For another example, let's consider the performance of a dictionary versus a couple of other ways in which we could implement an associative array.

In [20]:
class evildict:
    def __init__(self, data):
        self.data = data
        
    def __getitem__(self, akey):
        for key, value in self.data:
            if key == akey:
                return value
        raise KeyError()

If we have an evil dictionary of N elements, how long would it take - on average - to find an element?

In [21]:
eric = [["Name", "Eric Idle"], ["Job", "Comedian"], ["Home", "London"]]
In [22]:
eric_evil = evildict(eric)
In [23]:
eric_evil["Job"]
Out[23]:
'Comedian'
In [24]:
eric_dict = dict(eric)
In [25]:
eric_evil["Job"]
Out[25]:
'Comedian'
In [26]:
x = ["Hello", "License", "Fish", "Eric", "Pet", "Halibut"]
In [27]:
sorted(x, key=lambda el: el.lower())
Out[27]:
['Eric', 'Fish', 'Halibut', 'Hello', 'License', 'Pet']

What if we created a dictionary where we bisect the search?

In [28]:
class sorteddict:
    def __init__(self, data):
        self.data = sorted(data, key = lambda x:x[0])
        self.keys = list(map(lambda x:x[0], self.data))
        
    def __getitem__(self,akey):
        from bisect import bisect_left
        loc = bisect_left(self.keys, akey)
        
        if loc != len(self.data):
            return self.data[loc][1]
        
        raise KeyError()
In [29]:
eric_sorted = sorteddict(eric)
In [30]:
eric_sorted["Job"]
Out[30]:
'Comedian'
In [31]:
def time_dict_generic(ttype, count, number=10000):
    from random import randrange
    keys = list(range(count))
    values = [0] * count
    data = ttype(list(zip(keys, values)))
    def totime():
        x = data[keys[count // 2]]
    return repeat(totime, number=10000)
In [32]:
time_dict = lambda count: time_dict_generic(dict, count)
time_sorted = lambda count: time_dict_generic(sorteddict, count)
time_evil = lambda count: time_dict_generic(evildict, count)
In [33]:
plot_time(time_sorted, counts, title='sorted')
No description has been provided for this image

We can't really see what's going on here for the sorted example as there's too much noise, but theoretically we should get logarithmic asymptotic performance. We write this down as $O(\ln N)$. This doesn't mean there isn't also a constant term, or a term proportional to something that grows slower (such as $\ln(\ln N)$): we always write down just the term that is dominant for large $N$. We saw before that list is $O(1)$ for appends, $O(N)$ for inserts. Numpy's array is $O(N)$ for appends.

In [34]:
counts = np.arange(1, 1000, 100)
plot_time(time_evil, counts, title='evil')
No description has been provided for this image

The simple check-each-in-turn solution is $O(N)$ - linear time.

In [35]:
counts = np.arange(1, 100000, 10000)
plot_time(time_dict, counts, title='dict')
No description has been provided for this image

Python's built-in dictionary is, amazingly, O(1): the time is independent of the size of the dictionary.

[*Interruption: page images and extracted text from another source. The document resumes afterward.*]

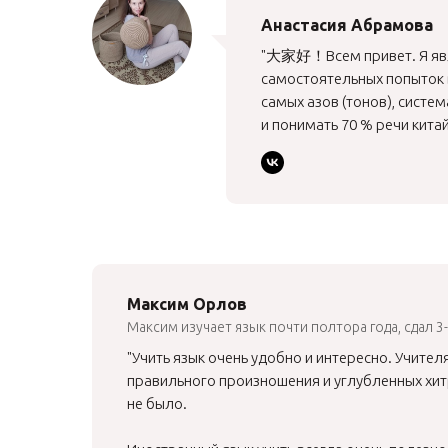
Анастасия Абрамова
"大家好！Всем привет. Я явл
самостоятельных попыток в
самых азов (тонов), систе
и понимать 70 % речи китай
Максим Орлов
Максим изучает язык почти полтора года, сдал 
"Учить язык очень удобно и интересно. Учител
правильного произношения и углубленных хитр
не было.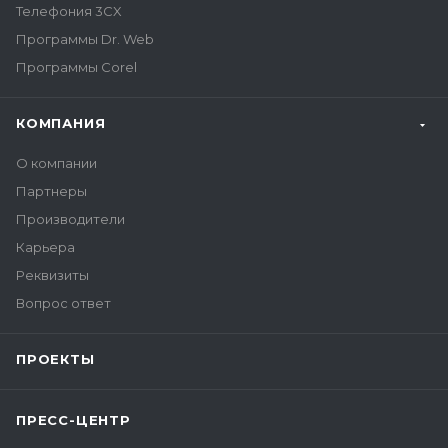
Телефония 3CX
Программы Dr. Web
Программы Corel
КОМПАНИЯ
О компании
Партнеры
Производители
Карьера
Реквизиты
Вопрос ответ
ПРОЕКТЫ
ПРЕСС-ЦЕНТР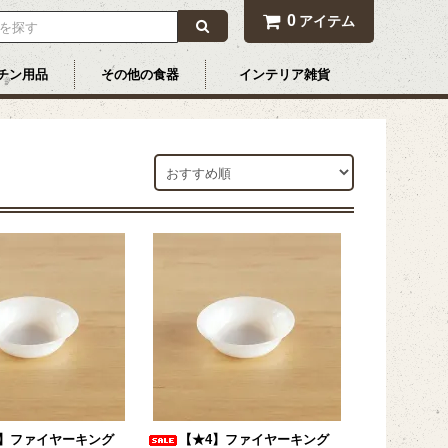
0
アイテム
チン用品
その他の食器
インテリア雑貨
4】ファイヤーキング
【★4】ファイヤーキング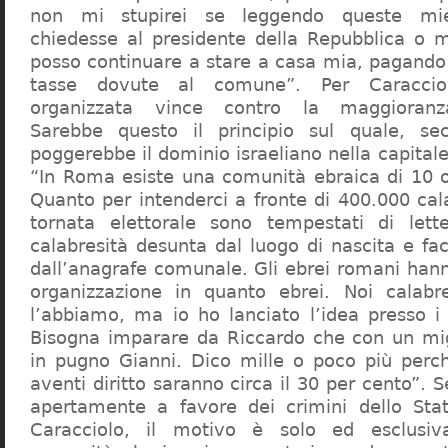
non mi stupirei se leggendo queste mie
chiedesse al presidente della Repubblica o 
posso continuare a stare a casa mia, pagando 
tasse dovute al comune”. Per Caraccio
organizzata vince contro la maggioranza
Sarebbe questo il principio sul quale, se
poggerebbe il dominio israeliano nella capita
“In Roma esiste una comunità ebraica di 10 
Quanto per intenderci a fronte di 400.000 cal
tornata elettorale sono tempestati di lette
calabresità desunta dal luogo di nascita e fa
dall’anagrafe comunale. Gli ebrei romani hann
organizzazione in quanto ebrei. Noi calabr
l’abbiamo, ma io ho lanciato l’idea presso 
Bisogna imparare da Riccardo che con un migl
in pugno Gianni. Dico mille o poco più perch
aventi diritto saranno circa il 30 per cento”. S
apertamente a favore dei crimini dello Stat
Caracciolo, il motivo è solo ed esclusi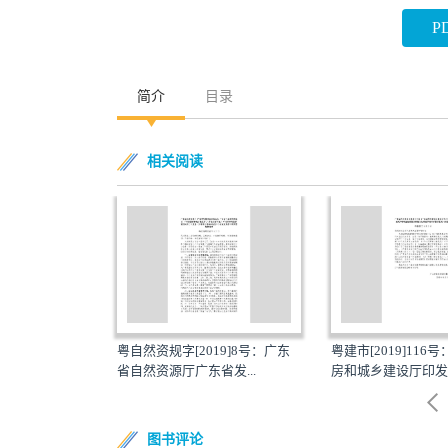
P
简介
目录
相关阅读
15号：广东省住房
粤自然资规字[2019]8号：广东
粤建市[2019]116
公...
省自然资源厅广东省发...
房和城乡建设厅印发《
图书评论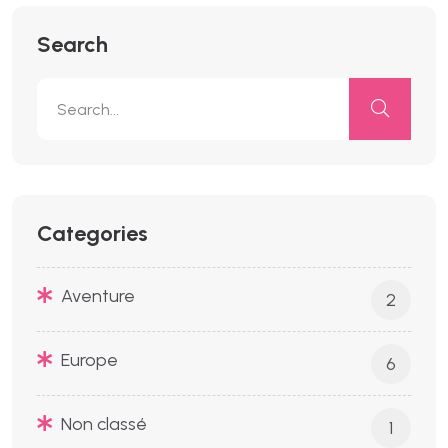
Search
Categories
Aventure
2
Europe
6
Non classé
1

This uses a miracle of programming called the Hash Table: you can learn more about these issues at this video from Harvard University. This material is pretty advanced, but, I think, really interesting!

Optional exercise: determine what the asymptotic peformance for the Boids model in terms of the number of Boids. Make graphs to support this. Bonus: how would the performance scale with the number of dimensions?